WORK ITEM – Given the records below, the lines starting at the line with "( .clk( clk )" and ending at the line with "always @(*)" should be output exactly, both end lines kept and pictures left out.

RECORD EXTRACTS –
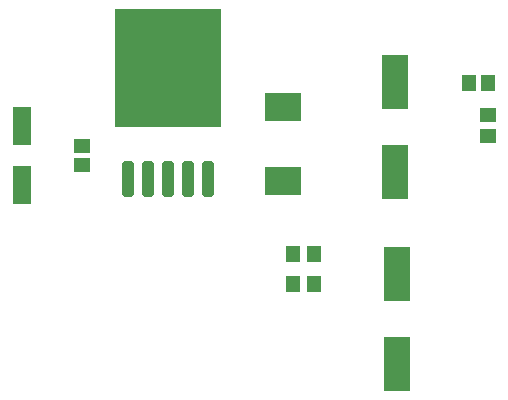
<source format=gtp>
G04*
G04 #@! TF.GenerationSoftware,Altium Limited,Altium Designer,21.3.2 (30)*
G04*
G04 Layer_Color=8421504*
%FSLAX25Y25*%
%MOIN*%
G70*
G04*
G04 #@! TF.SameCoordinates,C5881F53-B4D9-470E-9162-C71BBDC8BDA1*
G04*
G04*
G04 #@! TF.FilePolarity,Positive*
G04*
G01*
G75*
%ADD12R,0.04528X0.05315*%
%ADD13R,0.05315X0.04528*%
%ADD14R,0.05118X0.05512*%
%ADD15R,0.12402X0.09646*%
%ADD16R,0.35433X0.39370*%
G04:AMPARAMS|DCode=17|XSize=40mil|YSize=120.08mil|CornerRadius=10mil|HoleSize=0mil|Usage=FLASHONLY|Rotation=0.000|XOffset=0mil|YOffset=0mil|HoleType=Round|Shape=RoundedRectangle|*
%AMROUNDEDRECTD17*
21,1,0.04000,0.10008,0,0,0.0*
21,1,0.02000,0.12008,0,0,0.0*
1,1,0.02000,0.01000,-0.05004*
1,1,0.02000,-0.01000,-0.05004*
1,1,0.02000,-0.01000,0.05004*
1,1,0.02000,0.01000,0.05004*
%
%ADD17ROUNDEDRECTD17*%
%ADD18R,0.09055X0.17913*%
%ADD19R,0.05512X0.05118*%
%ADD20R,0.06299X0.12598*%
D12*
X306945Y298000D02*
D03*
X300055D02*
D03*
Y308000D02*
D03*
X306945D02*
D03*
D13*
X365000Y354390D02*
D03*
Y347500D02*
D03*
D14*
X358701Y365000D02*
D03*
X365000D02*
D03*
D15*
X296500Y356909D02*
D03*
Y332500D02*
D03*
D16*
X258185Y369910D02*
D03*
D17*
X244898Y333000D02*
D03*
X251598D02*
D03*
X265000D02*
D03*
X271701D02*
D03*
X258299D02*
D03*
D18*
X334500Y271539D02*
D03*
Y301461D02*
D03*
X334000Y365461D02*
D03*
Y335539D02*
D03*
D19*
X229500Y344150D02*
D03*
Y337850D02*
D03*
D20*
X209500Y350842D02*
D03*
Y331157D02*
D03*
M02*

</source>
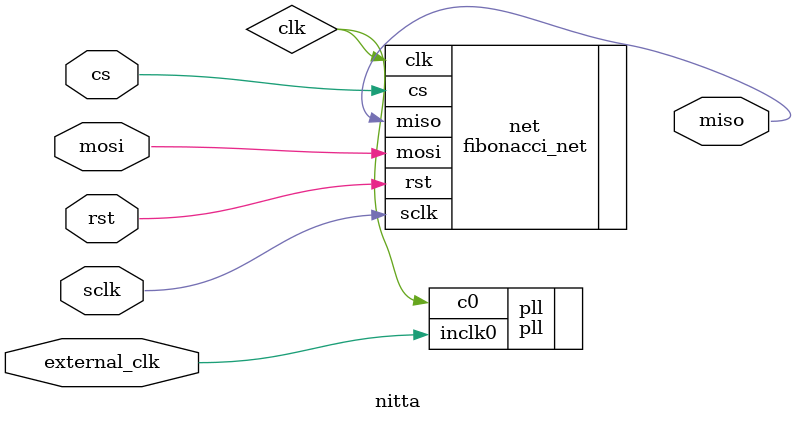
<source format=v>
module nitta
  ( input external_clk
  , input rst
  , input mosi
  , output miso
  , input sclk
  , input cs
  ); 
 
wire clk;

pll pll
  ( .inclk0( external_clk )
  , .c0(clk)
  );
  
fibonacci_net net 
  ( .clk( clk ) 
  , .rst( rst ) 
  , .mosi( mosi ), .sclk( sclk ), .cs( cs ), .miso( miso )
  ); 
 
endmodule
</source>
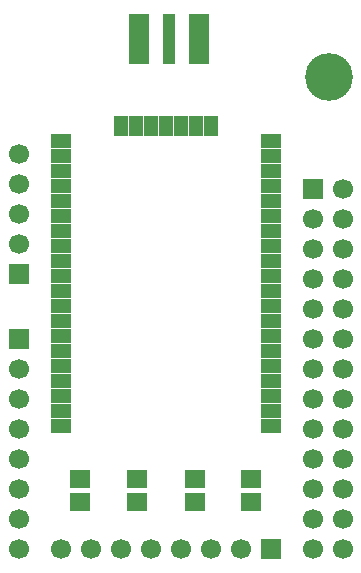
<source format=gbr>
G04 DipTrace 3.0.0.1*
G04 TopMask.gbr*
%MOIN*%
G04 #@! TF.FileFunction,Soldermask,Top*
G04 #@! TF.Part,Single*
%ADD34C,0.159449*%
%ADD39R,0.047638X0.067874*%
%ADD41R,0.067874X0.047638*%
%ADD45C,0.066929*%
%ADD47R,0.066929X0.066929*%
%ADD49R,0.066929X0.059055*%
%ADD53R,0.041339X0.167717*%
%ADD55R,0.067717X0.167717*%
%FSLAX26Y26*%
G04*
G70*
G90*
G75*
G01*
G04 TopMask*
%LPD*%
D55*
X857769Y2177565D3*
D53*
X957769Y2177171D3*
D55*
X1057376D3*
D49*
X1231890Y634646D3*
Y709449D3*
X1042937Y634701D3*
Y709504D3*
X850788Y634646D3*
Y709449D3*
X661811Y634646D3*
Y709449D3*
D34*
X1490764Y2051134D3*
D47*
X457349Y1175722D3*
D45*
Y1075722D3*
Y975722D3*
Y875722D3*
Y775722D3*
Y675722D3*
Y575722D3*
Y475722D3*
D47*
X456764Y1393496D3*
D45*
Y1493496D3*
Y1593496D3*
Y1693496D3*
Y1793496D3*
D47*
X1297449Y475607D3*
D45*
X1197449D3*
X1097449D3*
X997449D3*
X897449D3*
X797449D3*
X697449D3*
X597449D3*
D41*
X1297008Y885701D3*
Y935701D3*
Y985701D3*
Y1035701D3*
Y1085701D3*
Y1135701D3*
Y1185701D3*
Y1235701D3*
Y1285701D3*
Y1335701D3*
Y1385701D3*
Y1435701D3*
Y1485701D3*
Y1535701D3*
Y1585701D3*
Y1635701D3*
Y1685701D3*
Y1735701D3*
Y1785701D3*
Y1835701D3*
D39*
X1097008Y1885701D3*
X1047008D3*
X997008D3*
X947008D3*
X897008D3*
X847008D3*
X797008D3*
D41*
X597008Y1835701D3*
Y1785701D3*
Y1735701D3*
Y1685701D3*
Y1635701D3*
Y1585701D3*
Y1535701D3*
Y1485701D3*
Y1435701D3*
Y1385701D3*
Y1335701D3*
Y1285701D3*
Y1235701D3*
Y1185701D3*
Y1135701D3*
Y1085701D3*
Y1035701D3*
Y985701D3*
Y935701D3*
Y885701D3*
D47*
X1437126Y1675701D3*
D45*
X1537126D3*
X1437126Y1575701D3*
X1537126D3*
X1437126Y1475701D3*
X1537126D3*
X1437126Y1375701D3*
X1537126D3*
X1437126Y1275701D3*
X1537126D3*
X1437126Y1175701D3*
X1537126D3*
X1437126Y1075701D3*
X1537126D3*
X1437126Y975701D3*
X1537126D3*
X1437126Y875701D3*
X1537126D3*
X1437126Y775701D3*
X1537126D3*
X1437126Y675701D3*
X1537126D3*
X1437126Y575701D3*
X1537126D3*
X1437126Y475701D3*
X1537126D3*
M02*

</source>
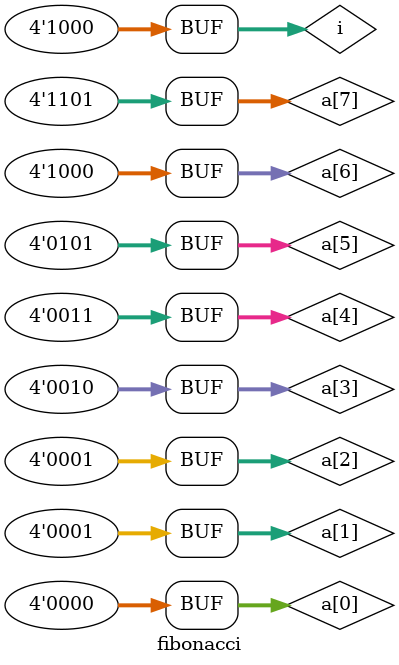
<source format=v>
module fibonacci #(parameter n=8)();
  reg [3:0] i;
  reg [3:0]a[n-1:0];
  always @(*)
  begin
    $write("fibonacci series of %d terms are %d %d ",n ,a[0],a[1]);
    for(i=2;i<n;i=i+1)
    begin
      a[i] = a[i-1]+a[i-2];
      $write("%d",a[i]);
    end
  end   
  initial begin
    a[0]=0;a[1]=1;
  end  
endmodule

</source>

==

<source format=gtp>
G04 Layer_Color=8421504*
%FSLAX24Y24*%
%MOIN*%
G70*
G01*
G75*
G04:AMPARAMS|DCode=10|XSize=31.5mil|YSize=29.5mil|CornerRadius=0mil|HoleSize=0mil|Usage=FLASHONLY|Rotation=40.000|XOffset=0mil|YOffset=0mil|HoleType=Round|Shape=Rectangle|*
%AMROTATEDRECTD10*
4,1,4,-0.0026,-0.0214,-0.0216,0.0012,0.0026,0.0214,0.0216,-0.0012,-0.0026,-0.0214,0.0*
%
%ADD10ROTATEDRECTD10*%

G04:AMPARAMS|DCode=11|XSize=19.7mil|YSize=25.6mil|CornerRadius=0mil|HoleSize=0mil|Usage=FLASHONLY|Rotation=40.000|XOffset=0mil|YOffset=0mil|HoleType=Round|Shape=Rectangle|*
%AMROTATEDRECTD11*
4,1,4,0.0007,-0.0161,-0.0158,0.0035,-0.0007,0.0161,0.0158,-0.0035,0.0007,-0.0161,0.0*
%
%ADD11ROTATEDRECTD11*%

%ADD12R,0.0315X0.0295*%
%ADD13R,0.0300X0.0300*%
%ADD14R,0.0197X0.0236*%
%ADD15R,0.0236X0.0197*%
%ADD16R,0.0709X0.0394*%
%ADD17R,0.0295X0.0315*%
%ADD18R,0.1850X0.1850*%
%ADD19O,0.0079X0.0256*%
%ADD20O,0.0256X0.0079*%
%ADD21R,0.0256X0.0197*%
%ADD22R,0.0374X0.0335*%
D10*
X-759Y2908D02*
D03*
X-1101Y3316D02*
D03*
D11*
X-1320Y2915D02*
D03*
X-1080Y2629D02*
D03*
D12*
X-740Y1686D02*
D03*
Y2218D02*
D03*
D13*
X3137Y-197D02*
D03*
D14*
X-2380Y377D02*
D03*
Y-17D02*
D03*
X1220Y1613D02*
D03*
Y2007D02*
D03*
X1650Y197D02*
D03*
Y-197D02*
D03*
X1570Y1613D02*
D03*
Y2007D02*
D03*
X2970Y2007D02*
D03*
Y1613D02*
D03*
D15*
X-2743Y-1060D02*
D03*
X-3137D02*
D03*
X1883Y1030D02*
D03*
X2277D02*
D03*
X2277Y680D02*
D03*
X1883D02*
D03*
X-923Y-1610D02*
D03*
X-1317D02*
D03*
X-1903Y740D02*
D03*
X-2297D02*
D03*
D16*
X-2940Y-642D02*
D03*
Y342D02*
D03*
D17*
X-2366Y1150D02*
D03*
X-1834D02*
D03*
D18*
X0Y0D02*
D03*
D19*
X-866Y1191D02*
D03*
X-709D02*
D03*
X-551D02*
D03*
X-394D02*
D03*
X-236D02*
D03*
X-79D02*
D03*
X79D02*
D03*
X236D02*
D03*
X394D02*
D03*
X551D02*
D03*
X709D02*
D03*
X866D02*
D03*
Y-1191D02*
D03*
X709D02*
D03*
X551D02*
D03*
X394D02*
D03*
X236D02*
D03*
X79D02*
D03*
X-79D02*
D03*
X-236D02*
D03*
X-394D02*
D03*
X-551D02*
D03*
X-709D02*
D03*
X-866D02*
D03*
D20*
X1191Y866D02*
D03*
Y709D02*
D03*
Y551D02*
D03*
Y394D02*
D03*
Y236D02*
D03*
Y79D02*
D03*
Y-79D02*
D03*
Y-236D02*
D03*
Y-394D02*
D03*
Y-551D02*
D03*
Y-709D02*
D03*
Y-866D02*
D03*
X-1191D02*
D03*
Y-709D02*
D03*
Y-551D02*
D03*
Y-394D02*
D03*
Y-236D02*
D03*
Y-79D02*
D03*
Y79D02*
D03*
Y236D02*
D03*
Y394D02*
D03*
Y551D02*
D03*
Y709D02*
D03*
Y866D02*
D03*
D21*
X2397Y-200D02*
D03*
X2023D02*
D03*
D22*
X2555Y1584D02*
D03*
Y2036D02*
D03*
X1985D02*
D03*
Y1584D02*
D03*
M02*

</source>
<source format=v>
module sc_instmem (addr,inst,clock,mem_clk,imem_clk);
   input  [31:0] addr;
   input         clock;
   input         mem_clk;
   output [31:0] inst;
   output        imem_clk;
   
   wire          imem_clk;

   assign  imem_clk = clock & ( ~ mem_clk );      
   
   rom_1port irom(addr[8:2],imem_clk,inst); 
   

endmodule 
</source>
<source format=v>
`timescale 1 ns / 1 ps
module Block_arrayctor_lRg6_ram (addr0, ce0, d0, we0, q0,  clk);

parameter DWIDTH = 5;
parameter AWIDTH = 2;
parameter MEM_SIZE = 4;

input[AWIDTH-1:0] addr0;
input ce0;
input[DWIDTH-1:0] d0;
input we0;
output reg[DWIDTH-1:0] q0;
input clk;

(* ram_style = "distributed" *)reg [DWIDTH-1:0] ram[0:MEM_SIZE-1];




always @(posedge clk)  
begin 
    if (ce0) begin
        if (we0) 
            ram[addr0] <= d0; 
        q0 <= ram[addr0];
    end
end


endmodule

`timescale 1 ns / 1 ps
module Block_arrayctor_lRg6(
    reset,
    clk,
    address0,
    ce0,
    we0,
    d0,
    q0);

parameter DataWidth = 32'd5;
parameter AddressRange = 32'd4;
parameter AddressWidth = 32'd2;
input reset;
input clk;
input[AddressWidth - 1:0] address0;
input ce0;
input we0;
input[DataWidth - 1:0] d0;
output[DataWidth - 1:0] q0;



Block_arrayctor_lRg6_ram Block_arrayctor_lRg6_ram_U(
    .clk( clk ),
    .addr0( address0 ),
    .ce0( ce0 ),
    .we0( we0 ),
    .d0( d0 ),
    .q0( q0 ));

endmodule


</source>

ANSWER BOX –
  ( .clk( clk ) 
  , .rst( rst ) 
  , .mosi( mosi ), .sclk( sclk ), .cs( cs ), .miso( miso )
  ); 
 
endmodule
</source>
<source format=gbr>
G04 DipTrace 3.0.0.1*
G04 TopMask.gbr*
%MOIN*%
G04 #@! TF.FileFunction,Soldermask,Top*
G04 #@! TF.Part,Single*
%ADD34C,0.159449*%
%ADD39R,0.047638X0.067874*%
%ADD41R,0.067874X0.047638*%
%ADD45C,0.066929*%
%ADD47R,0.066929X0.066929*%
%ADD49R,0.066929X0.059055*%
%ADD53R,0.041339X0.167717*%
%ADD55R,0.067717X0.167717*%
%FSLAX26Y26*%
G04*
G70*
G90*
G75*
G01*
G04 TopMask*
%LPD*%
D55*
X857769Y2177565D3*
D53*
X957769Y2177171D3*
D55*
X1057376D3*
D49*
X1231890Y634646D3*
Y709449D3*
X1042937Y634701D3*
Y709504D3*
X850788Y634646D3*
Y709449D3*
X661811Y634646D3*
Y709449D3*
D34*
X1490764Y2051134D3*
D47*
X457349Y1175722D3*
D45*
Y1075722D3*
Y975722D3*
Y875722D3*
Y775722D3*
Y675722D3*
Y575722D3*
Y475722D3*
D47*
X456764Y1393496D3*
D45*
Y1493496D3*
Y1593496D3*
Y1693496D3*
Y1793496D3*
D47*
X1297449Y475607D3*
D45*
X1197449D3*
X1097449D3*
X997449D3*
X897449D3*
X797449D3*
X697449D3*
X597449D3*
D41*
X1297008Y885701D3*
Y935701D3*
Y985701D3*
Y1035701D3*
Y1085701D3*
Y1135701D3*
Y1185701D3*
Y1235701D3*
Y1285701D3*
Y1335701D3*
Y1385701D3*
Y1435701D3*
Y1485701D3*
Y1535701D3*
Y1585701D3*
Y1635701D3*
Y1685701D3*
Y1735701D3*
Y1785701D3*
Y1835701D3*
D39*
X1097008Y1885701D3*
X1047008D3*
X997008D3*
X947008D3*
X897008D3*
X847008D3*
X797008D3*
D41*
X597008Y1835701D3*
Y1785701D3*
Y1735701D3*
Y1685701D3*
Y1635701D3*
Y1585701D3*
Y1535701D3*
Y1485701D3*
Y1435701D3*
Y1385701D3*
Y1335701D3*
Y1285701D3*
Y1235701D3*
Y1185701D3*
Y1135701D3*
Y1085701D3*
Y1035701D3*
Y985701D3*
Y935701D3*
Y885701D3*
D47*
X1437126Y1675701D3*
D45*
X1537126D3*
X1437126Y1575701D3*
X1537126D3*
X1437126Y1475701D3*
X1537126D3*
X1437126Y1375701D3*
X1537126D3*
X1437126Y1275701D3*
X1537126D3*
X1437126Y1175701D3*
X1537126D3*
X1437126Y1075701D3*
X1537126D3*
X1437126Y975701D3*
X1537126D3*
X1437126Y875701D3*
X1537126D3*
X1437126Y775701D3*
X1537126D3*
X1437126Y675701D3*
X1537126D3*
X1437126Y575701D3*
X1537126D3*
X1437126Y475701D3*
X1537126D3*
M02*

</source>
<source format=v>
module fibonacci #(parameter n=8)();
  reg [3:0] i;
  reg [3:0]a[n-1:0];
  always @(*)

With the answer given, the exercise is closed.